Patients with both T1DM and T2DM had a significantly (45%) increased risk of developing PHN compared with subjects without diabetes (HR = 1.45; 95% CI 1.28–1.65, p < 0.001 and HR = 1.45; 95% CI 1.37–1.52, respectively; both p < 0.001) (Table II). There was no significant difference in the risk of developing PHN between T1DM and T2DM (HR = 1.06; 95% CI 0.93–1.21). The aforementioned results were adjusted for the known risk factors. The HRs for PHN was particularly increased in the younger populations and decreased with age, with no increase observed after age 80 years. Compared with patients without diabetes, patients with diabetes had a 3.17-fold (95% CI 1.43–7.01), 2.00-fold (95% CI 1.77–2.27), and 1.54-fold (95% CI 1.45–1.65) increased risk of developing PHN in the respective age groups 20–39, 40–59 and 60–79 years.

Table II. Subgroup analysis of the risk of poste-herpetic neuralgia among the zoster patients according to diabetes status

	DM		Non-DM
	PHN cases (n = 3,035)	PHN (%)a	PHN cases (n=265)	PHN (%)a	HR of PHNa (95% CI)
Type of DM
Type 1	233	5.0	265	3.3	1.45 (1.28–1.65)
Type 2	2,802	4.7			1.45 (1.37–1.52)
Age group
< 20 years	1	1.1	1	8.8	0.16 (0.02–1.17)
20–39 years	23	2.0	1	0.6	3.17 (1.43–7.01)
40–59 years	666	3.0	48	1.5	2.00 (1.77–2.27)
60–79 years	1,913	5.5	152	3.6	1.54 (1.45–1.65)
≥ 80 years	432	7.1	63	7.5	0.94 (0.83–1.06)
Sex
Female	1,399	4.4	124	3.0	1.51 (1.40–1.64)
Male	1,636	5.0	141	3.6	1.41 (1.31–1.51)
Type 1 vs Type 2 DM	HR (95% CI)		P value
Type 1	1.06 (0.93–1.21)		0.410
Type 2	Reference
aAdjusted for inverse probability of treatment weighting by propensity score.
DM: diabetes mellitus; PHN: post-herpetic neuralgia; IPTW: inverse probability treatment weighting; 95% CI: 95% confidence interval; HR: hazard ratio.

DISCUSSION

This large population-based study, including 99,566 patients with T1DM, is the largest study to assess the effect of T1DM on HZ and PHN to date, and the only study to directly compare the impact of T1DM vs T2DM on the development of HZ and PHN. The results showed that patients with T1DM had a significantly higher risk of HZ than those with T2DM. The effect of diabetes on HZ was higher in patients with T1DM than in those with T2DM in all age groups, while the effect of both types of diabetes on the development of HZ decreased with age. Both T1DM and T2DM patients had a significantly (45%) higher risk of developing PHN than non-diabetic individuals, and there was no difference in the risk of PHN between the 2 types of diabetes.

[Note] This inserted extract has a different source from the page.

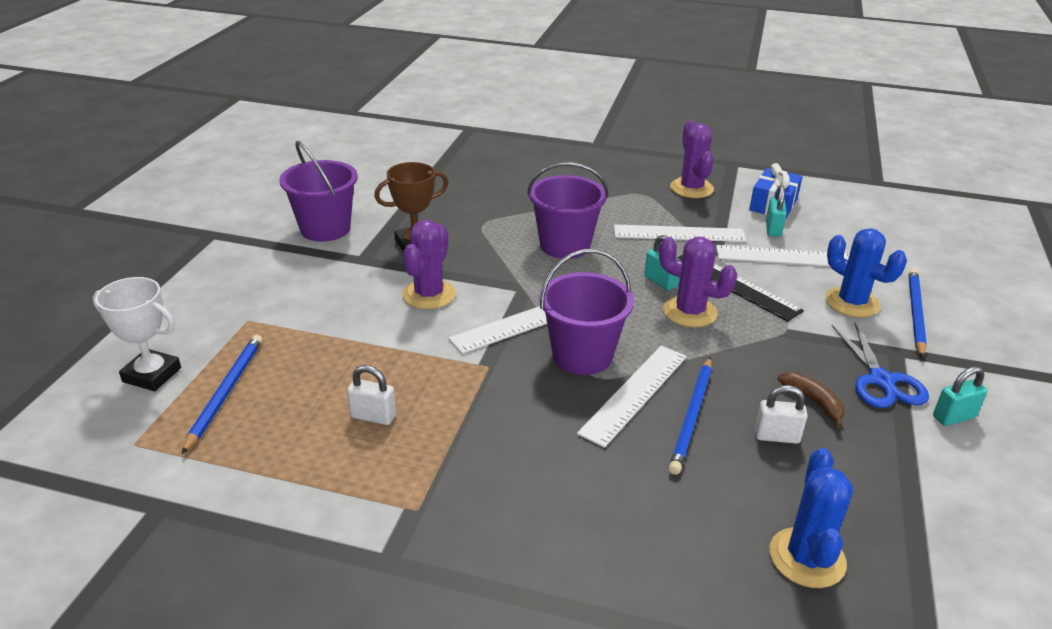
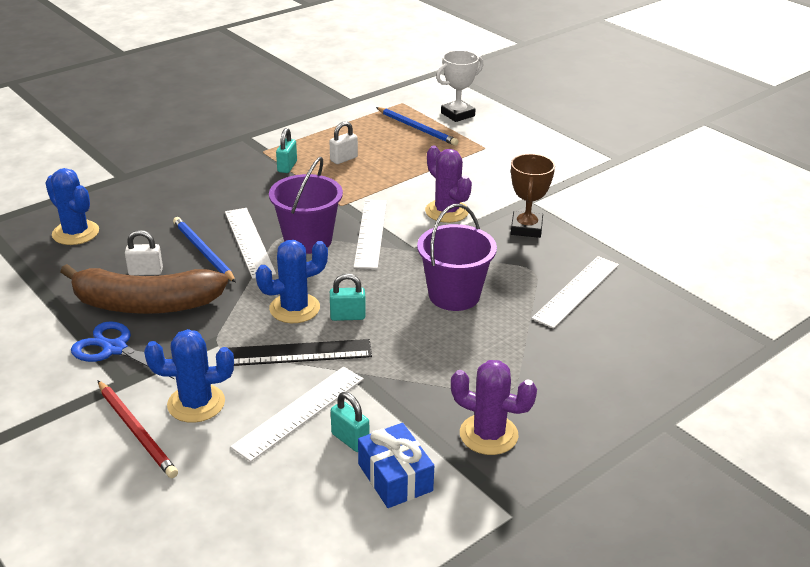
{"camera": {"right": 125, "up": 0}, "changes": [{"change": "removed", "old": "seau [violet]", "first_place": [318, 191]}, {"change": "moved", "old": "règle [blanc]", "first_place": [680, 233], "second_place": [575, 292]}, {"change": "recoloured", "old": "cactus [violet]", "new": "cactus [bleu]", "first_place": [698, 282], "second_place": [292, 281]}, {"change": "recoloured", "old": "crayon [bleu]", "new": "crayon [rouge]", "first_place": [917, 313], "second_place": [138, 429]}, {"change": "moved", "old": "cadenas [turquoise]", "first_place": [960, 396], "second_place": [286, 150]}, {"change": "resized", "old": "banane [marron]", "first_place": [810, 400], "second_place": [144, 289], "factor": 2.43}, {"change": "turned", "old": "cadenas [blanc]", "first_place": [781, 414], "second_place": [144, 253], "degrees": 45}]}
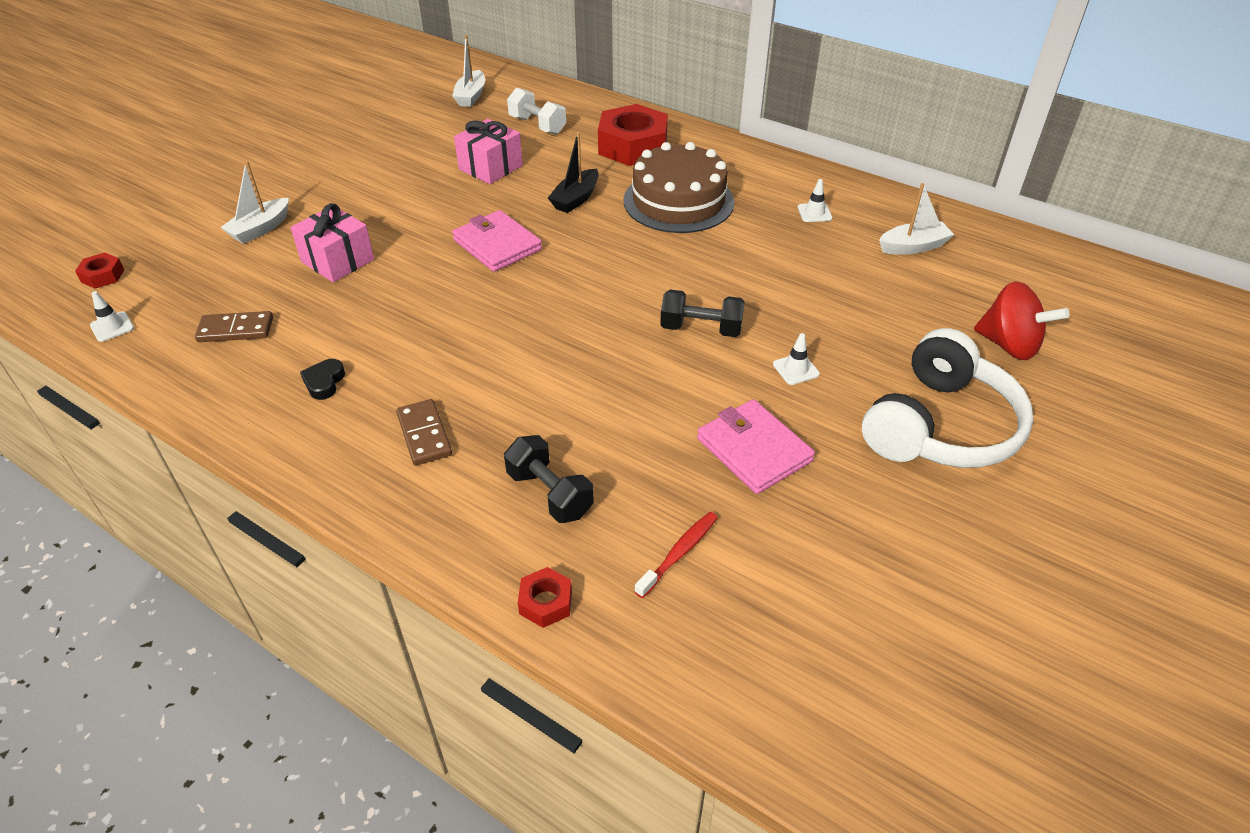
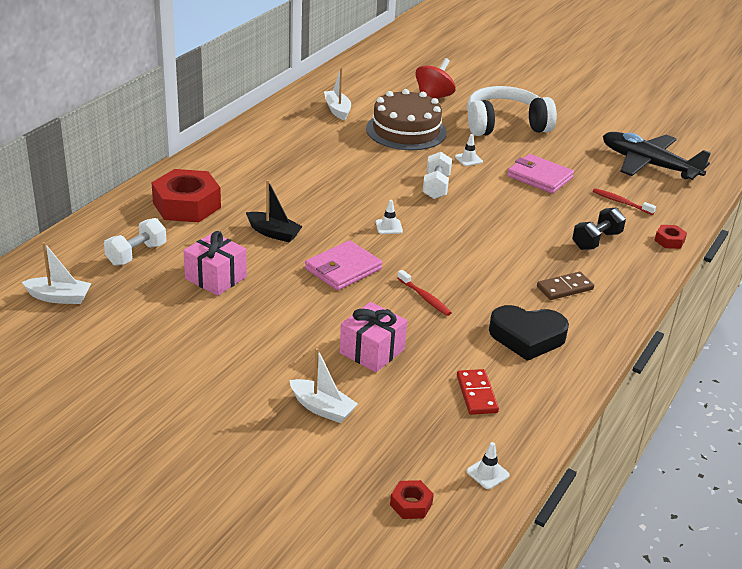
{"camera": {"right": -95, "up": -10}, "changes": [{"change": "moved", "old": "gâteau [marron]", "first_place": [679, 187], "second_place": [406, 119]}, {"change": "moved", "old": "cône de chantier [blanc]", "first_place": [815, 200], "second_place": [389, 217]}, {"change": "recoloured", "old": "haltère [noir]", "new": "haltère [blanc]", "first_place": [702, 313], "second_place": [437, 175]}, {"change": "recoloured", "old": "domino [marron]", "new": "domino [rouge]", "first_place": [234, 326], "second_place": [478, 392]}, {"change": "turned", "old": "casque audio [blanc]", "first_place": [948, 398], "second_place": [512, 111], "degrees": -45}, {"change": "resized", "old": "cœur [noir]", "first_place": [322, 379], "second_place": [529, 333], "factor": 2.11}, {"change": "turned", "old": "portefeuille [rose]", "first_place": [756, 446], "second_place": [540, 174], "degrees": 75}, {"change": "added", "new": "avion [noir]", "second_place": [657, 156]}, {"change": "added", "new": "brosse à dents [rouge]", "second_place": [425, 293]}]}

The impact of diabetes on PHN was much greater in younger than older populations, and the impact attenuated with age. Furthermore, diabetes had a much greater impact on the risk of PHN than on the risk of HZ. Notably, patients with T1DM in the 40–59-year age group had a 1.45-fold higher risk of developing HZ than non-diabetic individuals, while diabetic patients in this age group had a 2-fold higher risk of PHN than non-diabetic patients.

To date, only a few studies have reported the association between T1DM and HZ, and their results are inconsistent. A Taiwanese study with a much smaller sample size of 4,736 patients with T1DM reported a 2.37-fold higher risk of HZ in patients with T1DM compared with those without T1DM (26), which was consistent with the current findings. A UK study quantifying the risk factors for HZ also showed an association between T1DM and HZ (23). However, in contrast to the results of the current study, this UK study showed no association between T2DM and HZ. In addition, in contrast to the current results, a study by Guignard et al. (21) using a US claims database showed no evidence of an effect of T1DM (n = 20.397) on the development of HZ. In addition to ethnic factors and sample size, the age distribution of HZ events in Guignard et al.’s study differed considerably from the results from the current study. Patients with HZ over the age of 40 years accounted for 40% of event cases in the T1DM cohort in Guignard et al.’s study, while these patients accounted for 80% in the current study. Since HZ is more common among older adults, the current study comprehensively assessed the effects of T1DM on HZ in middle-aged and older adults. In the study conducted in Belgium, Ogunjimi et al. (22) similarly reported no association between T1DM (cases and controls, n = 77) and HZ. As for T1DM and PHN, another UK study examined risk factors for PHN in patients with HZ, of whom 282 patients with T1DM had 10 PHN events, and suggested no significant association between T1DM and PHN (24), which was different from the observation in the current study. The results of these studies differed from the current study mainly because they were not specifically designed to assess the association between diabetes and HZ or PHN, and because they had very small sample sizes.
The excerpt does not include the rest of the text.